顏長江撕下書里寫到對方的那兩頁,塞到他手里,想告訴他,“他沒有任何問題得到解決,但不管在哪兒,有人留下了一點記錄。”人大代表拿著那幾張紙,愣在風里。這是顏長江沒有拍下的畫面。
“什么叫滄海桑田?”
淹沒之前,空氣里彌漫著莫名的混亂和躁動。晉永權住的賓館里有時只有他一個人,半夜來人卸窗戶、偷東西。
地下埋葬的棺木都要挖出來移走,否則蓄水完成,它們被水一泡,可能會漂零浮起,影響航道。為了鼓勵親屬們行動,政府給予獎勵。這催生了商機:有人開著小卡車,到處挖棺材,一百元一個,簽字走人。挖出來的尸骨送去火葬,再之后,連縣城火葬場也淹了,“那就誰也不知道弄哪去了”。
顏長江趕回家鄉(xiāng)秭歸的時候已經遲了,那幾天前炸的,變成了“陽光下灰撲撲的廢墟”。以前拍過的人們不知道四散去哪兒了,“來晚了”。在三峽他總覺得來晚了,水從東邊開始漲起來,他從東拍到西,有時候想回頭再拍,已經沒有了。
有一回顏長江和朋友去巫峽下段尋找碑刻,棧道一半入了水。

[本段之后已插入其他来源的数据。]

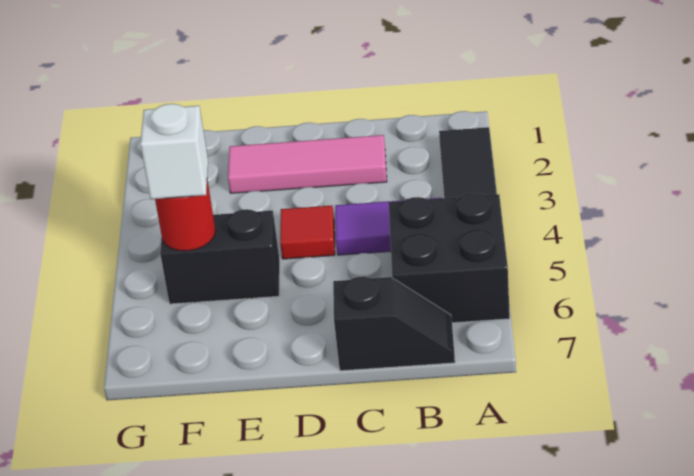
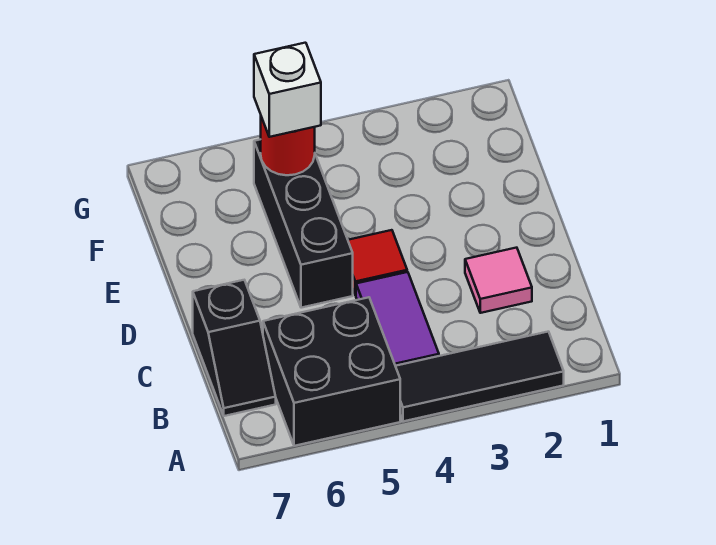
pink 1x3 tile [228,135,387,193] -> pink 1x1 tile [465,248,532,313]
black 1x2 brick [160,209,280,304] -> black 1x3 brick [254,139,353,308]

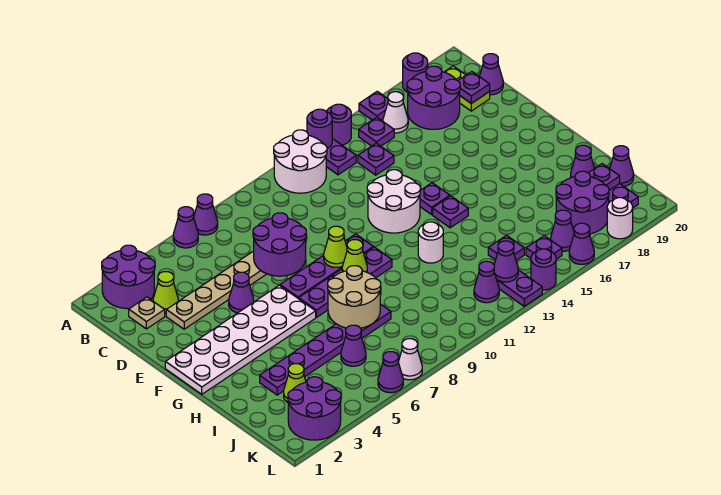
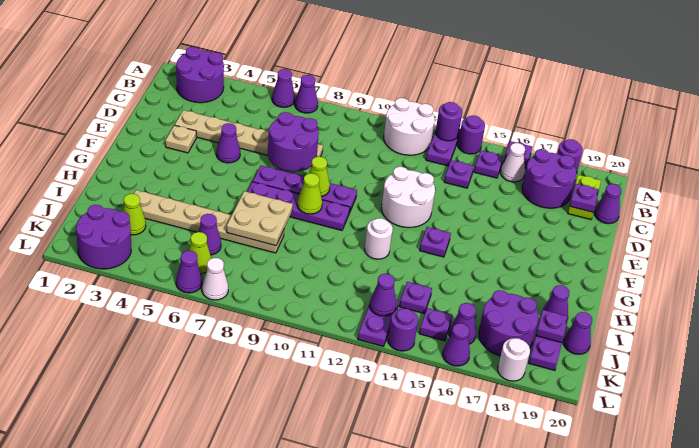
tan 1x1 plate [129,297,165,329] -> tan 1x1 plate moved to [165,125,197,153]
lime 1x1 cone [153,272,178,313] -> lime 1x1 cone moved to [189,232,211,274]
white 2x6 plate [165,285,316,394] -> none
purple 1x1 plate [420,183,450,215] -> none
tan 2x2 round brick [328,266,381,328] -> tan 2x2 plate [227,191,293,246]
purple 1x6 plate [260,304,391,395] -> tan 1x6 plate [134,190,284,253]
purple 1x1 cone [474,261,499,303] -> none

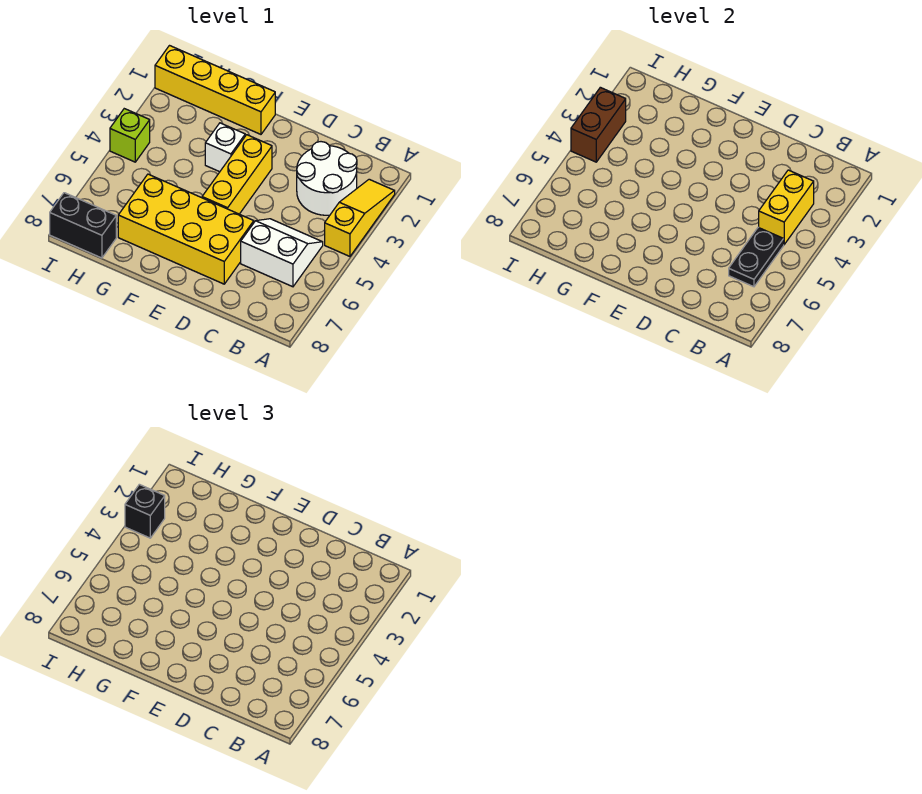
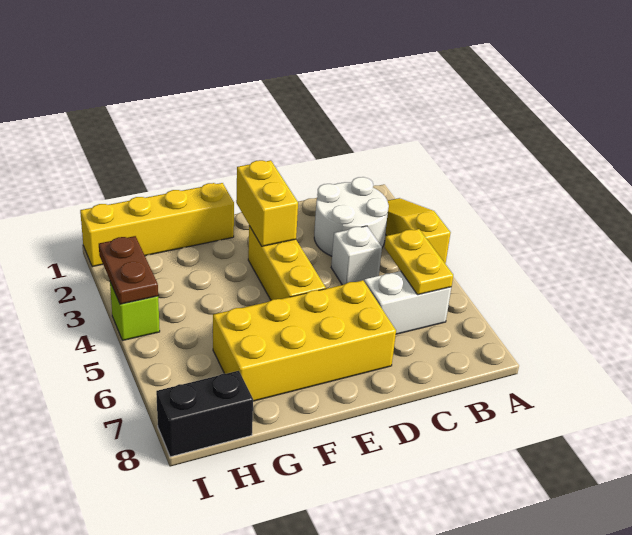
yellow 1x2 brick [759,170,814,244] -> yellow 1x2 brick moved to [236,160,298,246]
black 1x2 plate [729,227,784,287] -> yellow 1x2 plate [385,229,453,295]
white 1x1 brick [205,123,245,172] -> white 1x1 brick moved to [331,226,382,285]
brown 1x2 brick [571,87,626,162] -> brown 1x2 plate [99,236,158,304]
black 1x1 brick [125,484,165,538] -> none

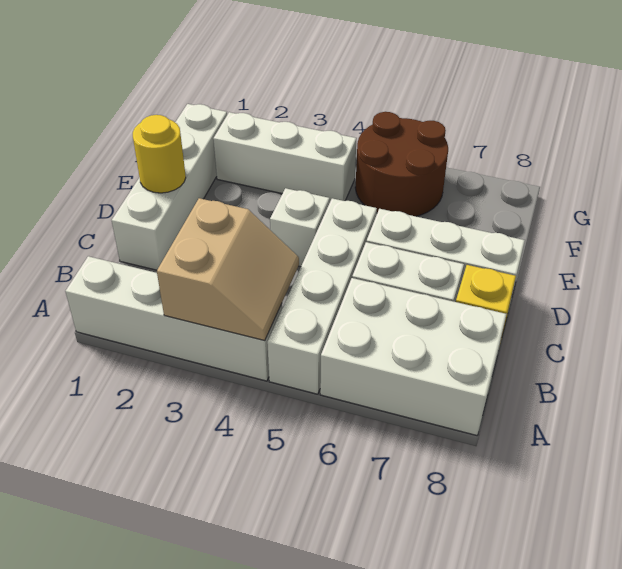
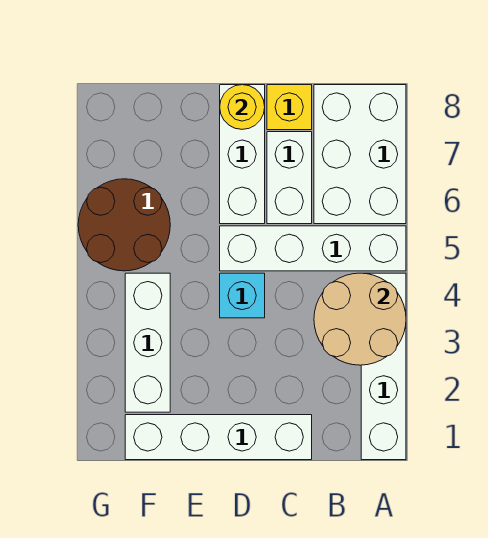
tan 2x2 slope [157,198,299,340] -> tan 2x2 round brick [314,273,406,365]
yellow 1x1 round brick [133,115,186,193] -> yellow 1x1 round brick moved to [220,85,265,129]
white 1x1 brick [270,188,330,267] -> cyan 1x1 brick [220,273,265,318]

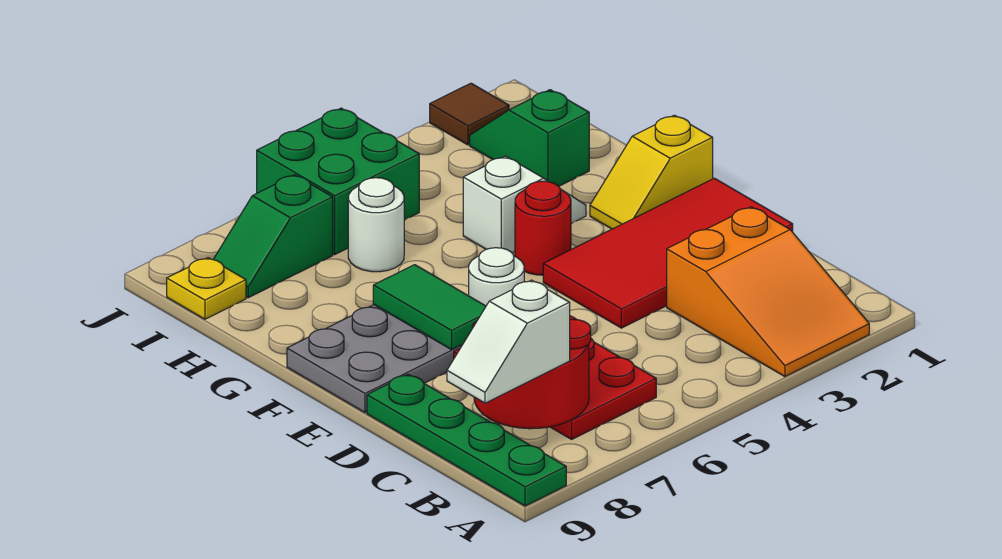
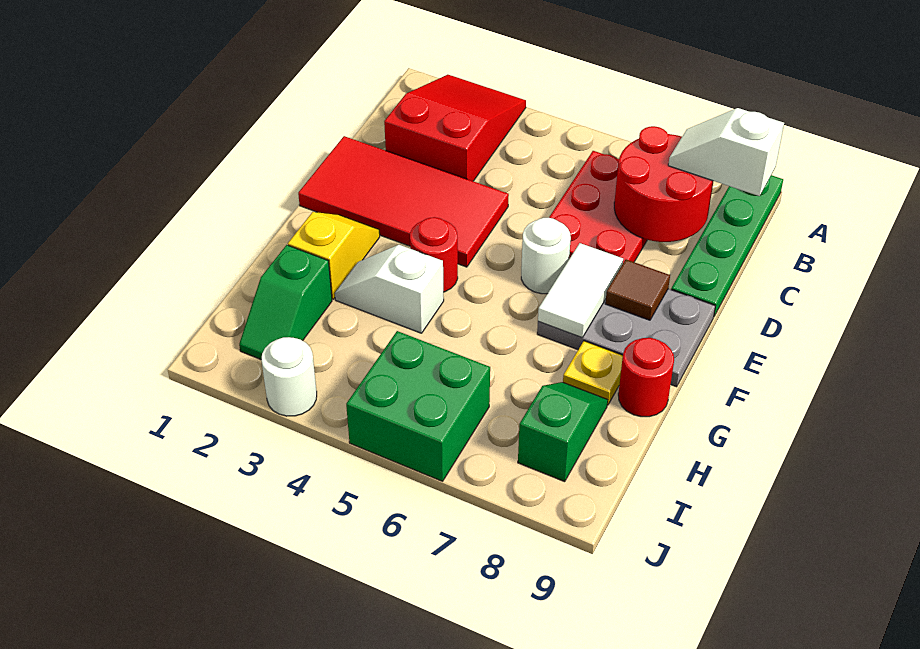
orange 2x3 slope [667,207,869,377] -> red 2x3 slope [384,75,526,181]
white 1x2 slope [447,280,570,403] -> white 1x2 slope turned to [668,108,784,196]
green 1x2 tile [373,265,486,350] -> white 1x2 tile [538,243,623,338]
yellow 1x2 slope [590,115,713,229] -> yellow 1x2 slope turned to [288,212,380,299]
none -> red 1x1 round brick [618,338,674,417]
white 1x1 round brick [348,178,404,272] -> white 1x1 round brick moved to [261,337,317,416]
green 1x2 slope [213,175,333,298] -> green 1x2 slope turned to [518,382,608,482]
yellow 1x1 plate [167,258,246,319] -> yellow 1x1 plate moved to [563,341,623,405]
brown 1x1 tile [430,83,509,145] -> brown 1x1 tile moved to [605,260,670,320]

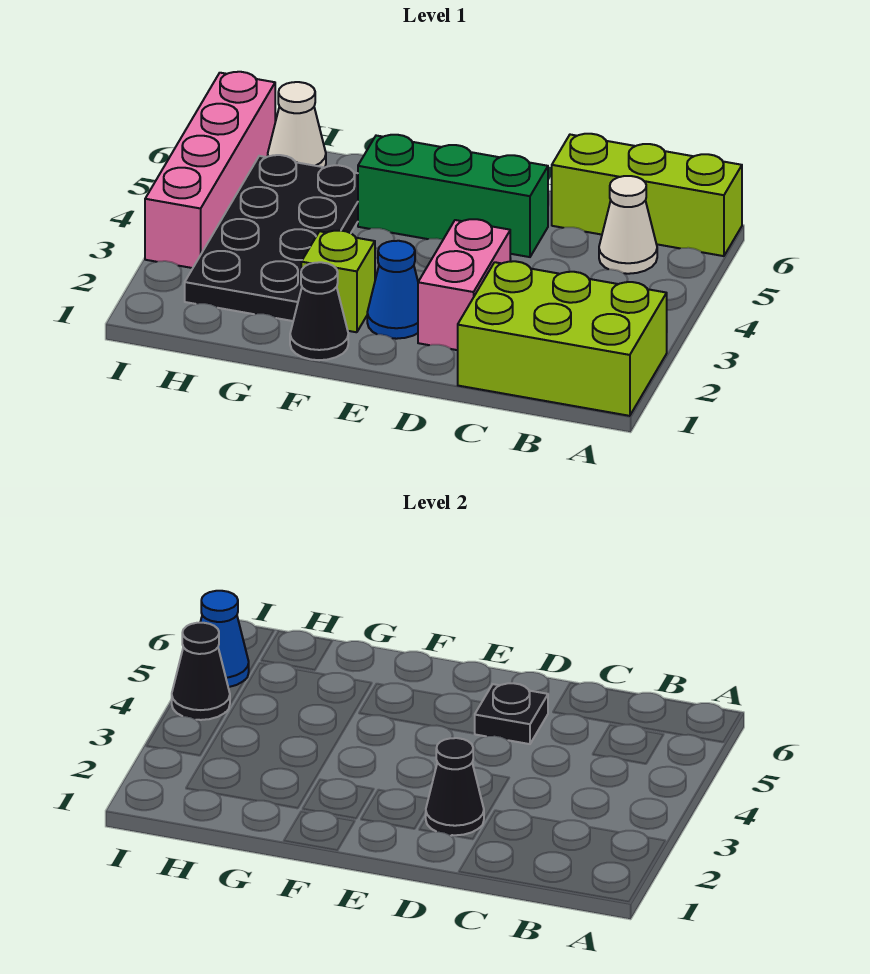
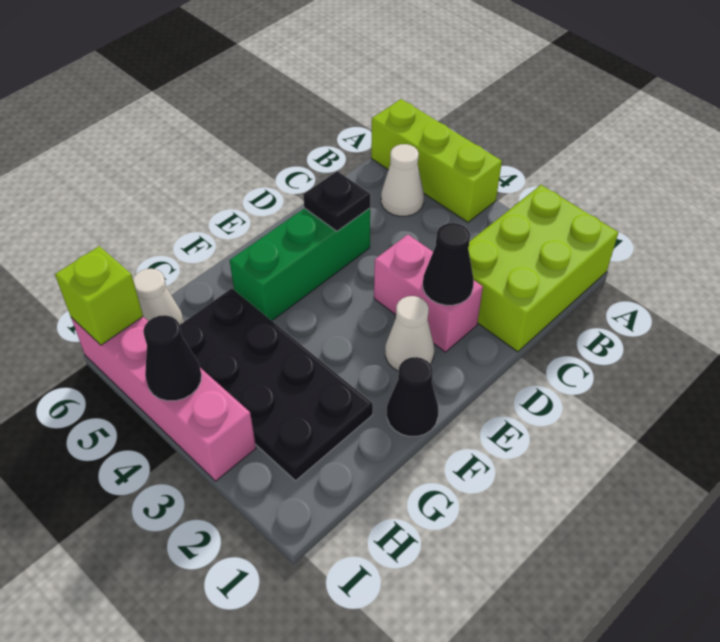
lime 1x3 brick [552,134,742,256] -> lime 1x3 brick turned to [371,99,502,222]
blue 1x1 cone [367,241,418,339] -> white 1x1 cone [385,296,434,371]
lime 1x1 brick [301,230,375,332] -> lime 1x1 brick moved to [55,246,143,345]
blue 1x1 cone [200,591,249,687] -> none

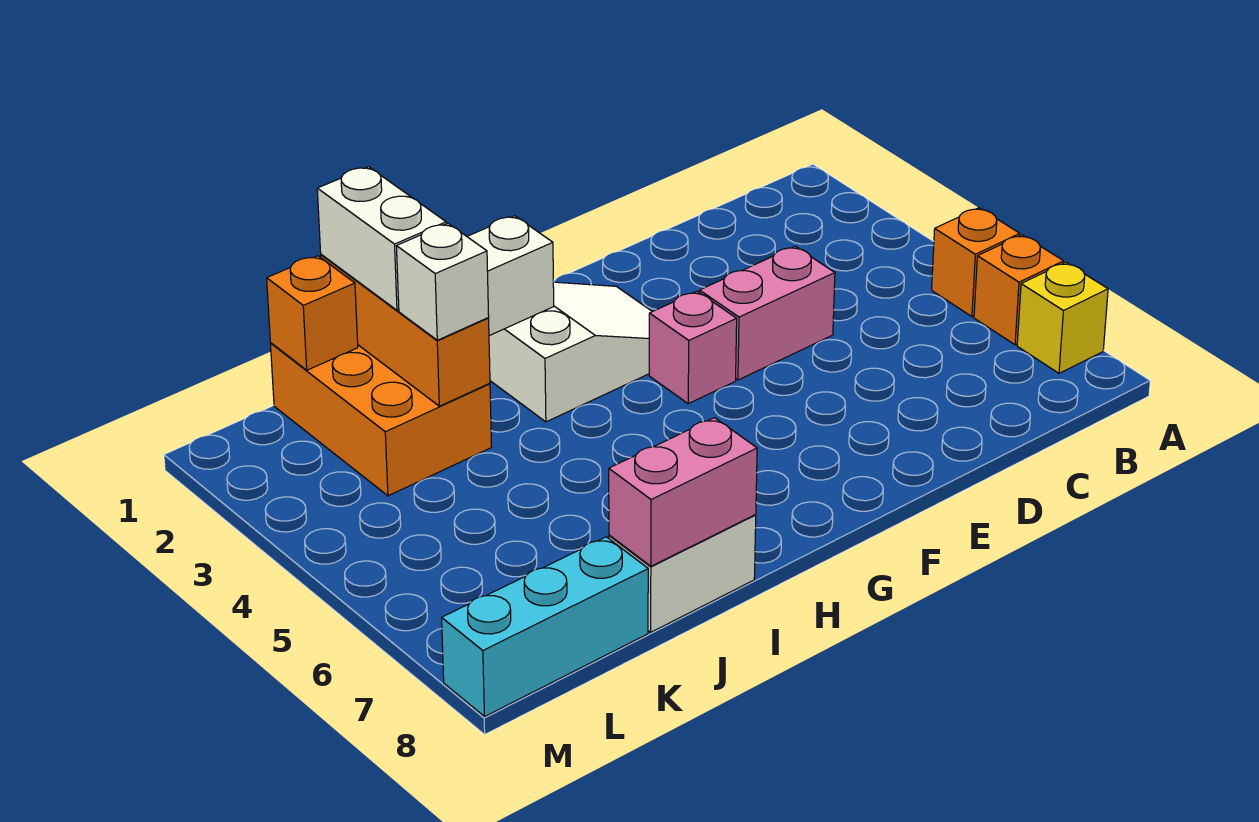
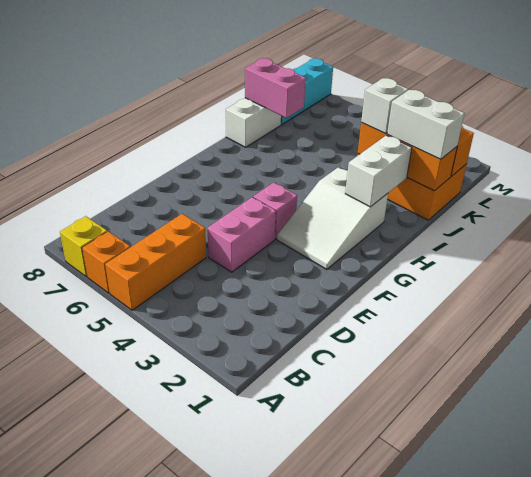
orange 1x1 brick [932,208,1020,317] -> orange 1x3 brick [105,214,206,310]
pink 1x2 brick [609,418,757,566] -> pink 1x2 brick turned to [245,58,306,118]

船停在江心,朋友高聲問另一艘經過的漁船:“浪淘英雄碑還在不在? 浪淘英雄! 浪淘英雄!”顏長江想起電影《泰坦尼克號》最后的鏡頭:“還有人嗎? 還有人活著嗎……”
1996年,美國作家何偉來到涪陵,這座城市后來部分淹沒。每當他造訪白鶴梁,都會“為遠古的題刻和永恒的江河交匯而深深贊嘆”。但那里除了他通常沒什么其他游客,他發(fā)現(xiàn)涪陵的大多數(shù)人沒有時間、沒有興趣去參觀白鶴梁,“對于人和自然的關系也絲毫不用勞神費心”。
那是三峽工程論證和爭議最多的年頭,何偉在書里寫:“中國這個國家早就習慣了作出困難的抉擇,而這樣的抉擇可能美國人連想都沒有想過。”
法籍攝影師曾年也在1996年來到三峽,那時沒有高速公路,要從古老的盤山公路繞進去。建大壩、移民搬遷,“都在傳說,誰都沒當回事,因為還早著呢”。
2003年,三峽蓄水,曾年開始“玩命拍”。年輕時他曾在長江下游做水手,拍攝有一種雷厲風行的風格。當他還在奉節(jié),得知兵書峽的懸棺要從山上取下來,馬上搭上了最快一班飛艇,一路奔跑到現(xiàn)場。雖然拍到了,但這張照片沒有發(fā)表,他主要為國際媒體供圖,“對國際媒體來說不是個事兒,老外不懂這個”。
曾年看好了一座佛像石雕,給騎摩的的小伙留下電話,讓對方在水漲上來后通知自己。離開以后,打回去問,對方說“早著呢”。再打,已經遲了。他氣得不行,灰溜溜坐班船趕回去,叫人在中途停船,人家不肯,班船哪有說停就停的。
古廟下巖寺的守廟人楊志富正在打撈廟產,桌椅、錦旗、瓶瓶罐罐都漂在水里。這座廟的佛像是新修的,唐代古佛被楊志富在“文革”時率紅衛(wèi)兵打碎了。為了懺悔,他一直守著這座廟。楊志富幫曾年租了一艘漁船,近距離拍攝佛像。佛身已入了水,只有腦袋露在水面,臉帶微笑。